# PROVIDED TEXT
It was simple especially since I already the resource kit installed.

Now I know that this I supposed to work to get the persistent instance
to load the new rulebase after a download.

REM Load new rulebase file.
%LicenseID%.exe reload


But is there any way to query the service and ask it to tell you when
was the last time the rulebase was loaded? Or what version of the
rulebase it is using? When running in peer mode this question does not
arise since the instances read the file off disk so there is no problem.
With the persistent instance this is not the case and I would like to
know that it really is using the newest rulebase.

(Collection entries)
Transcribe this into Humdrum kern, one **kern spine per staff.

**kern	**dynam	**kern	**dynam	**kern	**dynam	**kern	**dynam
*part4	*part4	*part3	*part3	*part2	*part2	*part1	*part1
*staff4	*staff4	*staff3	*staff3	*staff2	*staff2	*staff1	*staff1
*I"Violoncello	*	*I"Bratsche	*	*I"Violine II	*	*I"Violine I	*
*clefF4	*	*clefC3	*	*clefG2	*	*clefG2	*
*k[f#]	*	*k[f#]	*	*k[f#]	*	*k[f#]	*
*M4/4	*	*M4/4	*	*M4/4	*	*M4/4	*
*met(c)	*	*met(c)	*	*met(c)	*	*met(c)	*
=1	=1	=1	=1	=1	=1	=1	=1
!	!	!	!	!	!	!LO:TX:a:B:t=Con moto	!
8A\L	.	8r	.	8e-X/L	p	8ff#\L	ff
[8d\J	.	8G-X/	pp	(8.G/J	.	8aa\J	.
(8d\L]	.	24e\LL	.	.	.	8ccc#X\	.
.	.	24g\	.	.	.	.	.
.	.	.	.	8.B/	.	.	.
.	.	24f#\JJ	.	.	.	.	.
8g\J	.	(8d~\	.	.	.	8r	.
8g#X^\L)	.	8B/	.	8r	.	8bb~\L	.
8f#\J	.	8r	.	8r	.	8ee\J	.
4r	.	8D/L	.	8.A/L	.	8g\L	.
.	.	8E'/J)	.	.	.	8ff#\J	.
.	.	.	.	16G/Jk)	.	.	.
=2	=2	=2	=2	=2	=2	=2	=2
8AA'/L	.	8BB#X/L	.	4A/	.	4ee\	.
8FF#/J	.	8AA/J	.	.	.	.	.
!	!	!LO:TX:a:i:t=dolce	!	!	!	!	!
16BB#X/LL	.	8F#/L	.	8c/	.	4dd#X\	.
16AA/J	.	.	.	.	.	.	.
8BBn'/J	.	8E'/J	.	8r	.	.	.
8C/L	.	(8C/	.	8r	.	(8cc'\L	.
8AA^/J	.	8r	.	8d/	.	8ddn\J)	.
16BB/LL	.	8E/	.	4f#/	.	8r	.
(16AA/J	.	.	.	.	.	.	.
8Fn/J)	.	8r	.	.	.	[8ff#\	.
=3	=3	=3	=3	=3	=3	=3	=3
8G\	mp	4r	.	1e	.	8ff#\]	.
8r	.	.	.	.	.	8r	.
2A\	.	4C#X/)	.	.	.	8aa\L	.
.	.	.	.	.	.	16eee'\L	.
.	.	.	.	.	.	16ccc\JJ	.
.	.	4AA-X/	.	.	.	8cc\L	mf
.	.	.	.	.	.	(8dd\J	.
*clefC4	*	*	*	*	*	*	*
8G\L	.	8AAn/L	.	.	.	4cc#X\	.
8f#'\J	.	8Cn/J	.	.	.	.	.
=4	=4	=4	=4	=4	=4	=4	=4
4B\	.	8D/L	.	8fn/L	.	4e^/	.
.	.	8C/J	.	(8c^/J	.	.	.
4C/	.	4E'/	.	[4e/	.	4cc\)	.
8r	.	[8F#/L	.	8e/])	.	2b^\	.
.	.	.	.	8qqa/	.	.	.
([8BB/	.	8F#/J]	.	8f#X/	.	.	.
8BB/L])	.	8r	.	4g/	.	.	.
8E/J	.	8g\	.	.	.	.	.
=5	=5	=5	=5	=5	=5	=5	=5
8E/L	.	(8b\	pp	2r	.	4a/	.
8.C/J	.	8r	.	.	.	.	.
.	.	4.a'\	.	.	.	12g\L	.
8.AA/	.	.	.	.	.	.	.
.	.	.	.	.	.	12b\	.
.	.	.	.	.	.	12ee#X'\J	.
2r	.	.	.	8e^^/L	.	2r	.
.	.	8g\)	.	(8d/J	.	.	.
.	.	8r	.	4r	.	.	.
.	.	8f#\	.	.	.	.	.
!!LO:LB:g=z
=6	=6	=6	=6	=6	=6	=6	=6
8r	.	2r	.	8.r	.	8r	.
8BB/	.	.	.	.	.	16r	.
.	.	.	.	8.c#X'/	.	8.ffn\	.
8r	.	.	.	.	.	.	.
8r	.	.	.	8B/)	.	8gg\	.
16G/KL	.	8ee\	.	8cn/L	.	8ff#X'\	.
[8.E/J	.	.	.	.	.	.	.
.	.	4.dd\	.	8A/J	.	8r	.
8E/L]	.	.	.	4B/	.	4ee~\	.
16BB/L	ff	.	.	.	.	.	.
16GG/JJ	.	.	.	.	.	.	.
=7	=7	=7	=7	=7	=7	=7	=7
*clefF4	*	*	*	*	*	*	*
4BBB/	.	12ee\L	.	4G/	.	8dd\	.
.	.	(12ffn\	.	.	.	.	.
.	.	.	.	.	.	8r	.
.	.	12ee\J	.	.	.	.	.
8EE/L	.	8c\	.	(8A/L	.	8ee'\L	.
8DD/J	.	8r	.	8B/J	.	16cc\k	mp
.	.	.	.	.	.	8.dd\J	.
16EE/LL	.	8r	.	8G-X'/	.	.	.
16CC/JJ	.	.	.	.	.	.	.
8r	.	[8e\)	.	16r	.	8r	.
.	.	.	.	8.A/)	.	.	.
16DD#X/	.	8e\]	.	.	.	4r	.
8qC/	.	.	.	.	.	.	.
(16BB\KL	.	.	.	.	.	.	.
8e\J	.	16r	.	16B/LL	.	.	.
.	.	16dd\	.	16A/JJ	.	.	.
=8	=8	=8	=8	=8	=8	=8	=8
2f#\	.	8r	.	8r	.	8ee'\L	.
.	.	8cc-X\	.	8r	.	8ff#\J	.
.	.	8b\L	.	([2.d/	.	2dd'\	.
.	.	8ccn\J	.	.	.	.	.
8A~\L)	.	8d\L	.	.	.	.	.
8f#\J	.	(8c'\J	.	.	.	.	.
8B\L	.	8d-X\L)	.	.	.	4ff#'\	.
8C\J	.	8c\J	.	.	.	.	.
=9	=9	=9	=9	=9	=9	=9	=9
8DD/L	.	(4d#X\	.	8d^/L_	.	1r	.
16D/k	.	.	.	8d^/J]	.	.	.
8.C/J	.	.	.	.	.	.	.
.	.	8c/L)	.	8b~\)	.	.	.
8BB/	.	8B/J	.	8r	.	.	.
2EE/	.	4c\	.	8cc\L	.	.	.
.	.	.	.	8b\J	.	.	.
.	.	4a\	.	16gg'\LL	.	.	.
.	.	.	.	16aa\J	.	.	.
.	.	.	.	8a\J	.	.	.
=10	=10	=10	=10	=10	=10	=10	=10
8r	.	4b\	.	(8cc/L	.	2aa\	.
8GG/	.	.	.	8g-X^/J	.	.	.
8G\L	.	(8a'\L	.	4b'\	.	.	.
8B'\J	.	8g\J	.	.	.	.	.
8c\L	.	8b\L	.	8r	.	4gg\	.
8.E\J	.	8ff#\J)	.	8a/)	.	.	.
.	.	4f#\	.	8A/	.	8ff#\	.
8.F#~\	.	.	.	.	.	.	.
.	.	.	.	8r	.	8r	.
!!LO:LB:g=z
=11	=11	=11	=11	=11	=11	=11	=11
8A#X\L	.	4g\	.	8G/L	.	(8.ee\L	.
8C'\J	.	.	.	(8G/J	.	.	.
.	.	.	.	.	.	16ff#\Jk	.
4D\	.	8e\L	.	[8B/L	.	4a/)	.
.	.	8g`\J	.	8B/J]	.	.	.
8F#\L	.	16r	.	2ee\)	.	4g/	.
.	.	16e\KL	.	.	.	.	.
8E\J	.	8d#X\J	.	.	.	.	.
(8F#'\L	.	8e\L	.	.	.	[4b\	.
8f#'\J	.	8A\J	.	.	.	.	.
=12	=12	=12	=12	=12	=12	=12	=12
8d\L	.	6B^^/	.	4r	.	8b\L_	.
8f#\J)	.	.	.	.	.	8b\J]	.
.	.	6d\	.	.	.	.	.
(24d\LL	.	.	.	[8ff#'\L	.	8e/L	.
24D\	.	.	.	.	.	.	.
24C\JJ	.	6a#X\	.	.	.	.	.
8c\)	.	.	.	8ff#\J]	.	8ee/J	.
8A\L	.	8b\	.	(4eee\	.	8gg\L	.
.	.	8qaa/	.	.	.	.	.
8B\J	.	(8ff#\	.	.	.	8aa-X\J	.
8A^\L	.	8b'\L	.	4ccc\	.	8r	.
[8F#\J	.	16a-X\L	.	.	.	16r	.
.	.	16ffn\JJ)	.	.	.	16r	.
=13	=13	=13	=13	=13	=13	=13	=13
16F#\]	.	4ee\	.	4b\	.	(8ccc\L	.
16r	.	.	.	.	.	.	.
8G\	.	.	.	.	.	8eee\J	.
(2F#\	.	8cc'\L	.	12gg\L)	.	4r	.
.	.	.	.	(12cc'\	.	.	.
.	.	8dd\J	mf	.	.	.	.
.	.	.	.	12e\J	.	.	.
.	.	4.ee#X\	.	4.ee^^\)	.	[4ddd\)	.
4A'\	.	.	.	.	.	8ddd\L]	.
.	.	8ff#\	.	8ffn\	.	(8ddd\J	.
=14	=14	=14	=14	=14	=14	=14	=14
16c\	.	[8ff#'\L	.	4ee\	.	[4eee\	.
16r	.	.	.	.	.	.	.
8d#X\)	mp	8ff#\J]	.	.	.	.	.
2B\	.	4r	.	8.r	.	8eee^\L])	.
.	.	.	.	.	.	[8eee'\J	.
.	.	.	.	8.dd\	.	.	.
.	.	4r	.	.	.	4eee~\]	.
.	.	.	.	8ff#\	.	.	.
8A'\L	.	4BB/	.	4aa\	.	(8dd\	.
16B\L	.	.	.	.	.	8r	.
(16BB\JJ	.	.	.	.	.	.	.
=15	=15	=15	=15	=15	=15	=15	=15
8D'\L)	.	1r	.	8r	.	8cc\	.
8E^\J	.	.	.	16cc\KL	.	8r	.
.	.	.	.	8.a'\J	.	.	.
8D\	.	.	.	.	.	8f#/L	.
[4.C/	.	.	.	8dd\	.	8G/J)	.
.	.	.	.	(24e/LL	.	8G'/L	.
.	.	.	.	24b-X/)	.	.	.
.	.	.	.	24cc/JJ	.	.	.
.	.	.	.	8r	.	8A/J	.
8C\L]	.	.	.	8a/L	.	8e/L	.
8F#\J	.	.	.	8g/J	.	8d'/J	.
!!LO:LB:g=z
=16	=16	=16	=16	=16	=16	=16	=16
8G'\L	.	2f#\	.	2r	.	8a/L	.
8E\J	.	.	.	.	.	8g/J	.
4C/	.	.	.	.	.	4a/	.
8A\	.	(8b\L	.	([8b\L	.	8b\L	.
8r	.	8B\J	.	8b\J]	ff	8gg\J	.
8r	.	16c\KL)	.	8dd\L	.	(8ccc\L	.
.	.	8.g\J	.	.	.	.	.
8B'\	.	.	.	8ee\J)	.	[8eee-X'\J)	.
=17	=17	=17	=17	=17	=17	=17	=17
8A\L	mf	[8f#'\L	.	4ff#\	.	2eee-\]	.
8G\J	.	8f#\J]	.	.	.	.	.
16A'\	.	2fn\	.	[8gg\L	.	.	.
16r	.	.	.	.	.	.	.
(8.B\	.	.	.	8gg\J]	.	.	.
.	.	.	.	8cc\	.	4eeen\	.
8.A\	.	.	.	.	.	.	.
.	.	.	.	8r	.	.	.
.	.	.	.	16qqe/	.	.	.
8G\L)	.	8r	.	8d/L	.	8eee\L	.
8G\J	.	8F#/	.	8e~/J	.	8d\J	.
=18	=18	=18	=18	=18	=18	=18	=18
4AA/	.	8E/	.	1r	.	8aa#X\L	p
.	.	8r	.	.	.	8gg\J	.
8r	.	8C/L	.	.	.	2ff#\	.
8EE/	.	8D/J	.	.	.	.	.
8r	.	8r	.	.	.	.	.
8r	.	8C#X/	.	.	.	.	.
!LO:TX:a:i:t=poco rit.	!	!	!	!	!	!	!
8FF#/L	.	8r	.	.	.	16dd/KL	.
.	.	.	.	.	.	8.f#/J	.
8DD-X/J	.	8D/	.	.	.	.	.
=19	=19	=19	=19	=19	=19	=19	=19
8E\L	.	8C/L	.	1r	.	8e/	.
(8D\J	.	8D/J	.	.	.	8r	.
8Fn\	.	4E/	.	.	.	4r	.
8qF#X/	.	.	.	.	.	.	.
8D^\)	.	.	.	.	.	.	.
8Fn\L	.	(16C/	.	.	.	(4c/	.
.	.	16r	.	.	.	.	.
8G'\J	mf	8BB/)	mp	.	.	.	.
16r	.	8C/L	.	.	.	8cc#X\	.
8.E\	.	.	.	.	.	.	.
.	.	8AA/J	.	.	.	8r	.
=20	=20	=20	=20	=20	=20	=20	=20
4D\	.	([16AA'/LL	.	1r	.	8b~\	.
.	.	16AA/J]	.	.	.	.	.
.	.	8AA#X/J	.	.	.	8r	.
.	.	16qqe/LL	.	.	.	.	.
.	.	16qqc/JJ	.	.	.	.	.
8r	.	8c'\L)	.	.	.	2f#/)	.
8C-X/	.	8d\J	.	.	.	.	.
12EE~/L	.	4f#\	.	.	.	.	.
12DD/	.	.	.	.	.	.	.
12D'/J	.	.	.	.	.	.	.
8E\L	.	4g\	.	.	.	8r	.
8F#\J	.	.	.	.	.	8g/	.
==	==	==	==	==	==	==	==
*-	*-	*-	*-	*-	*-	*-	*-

# STATED GOAL
Resume the post about reloading the rulebase in the persistent instance, starting after its final sentence. The entries were taken from a separate source.

# TASK RESULT
Goran Jovanovic
Omega Network Solutions

 

 -Original Message-
 From: [EMAIL PROTECTED]
[mailto:[EMAIL PROTECTED]
 On Behalf Of Pete McNeil
 Sent: Thursday, February 23, 2006 3:11 PM
 To: Rick Robeson
 Subject: Re[4]: [sniffer] When to go persistent
 
 On Thursday, February 23, 2006, 1:22:53 PM, Rick wrote:
 
 RR I thought you had to run this as a service?
 
 RR Rick Robeson
 RR getlocalnews.com
 RR [EMAIL PROTECTED] mailto:[EMAIL PROTECTED]
 
 Strictly speaking you do not have to run it as a service, but it is
 more convenient to do so. If you run it from the command line then you
 would need to remain logged in.
 
 Running the persistent instance from the command line is convenient
 for testing, but it is much better to run it as a service in a
 production environment - that way it starts and stops with the other
 services as expected, doesn't require any account to be logged in,
 etc...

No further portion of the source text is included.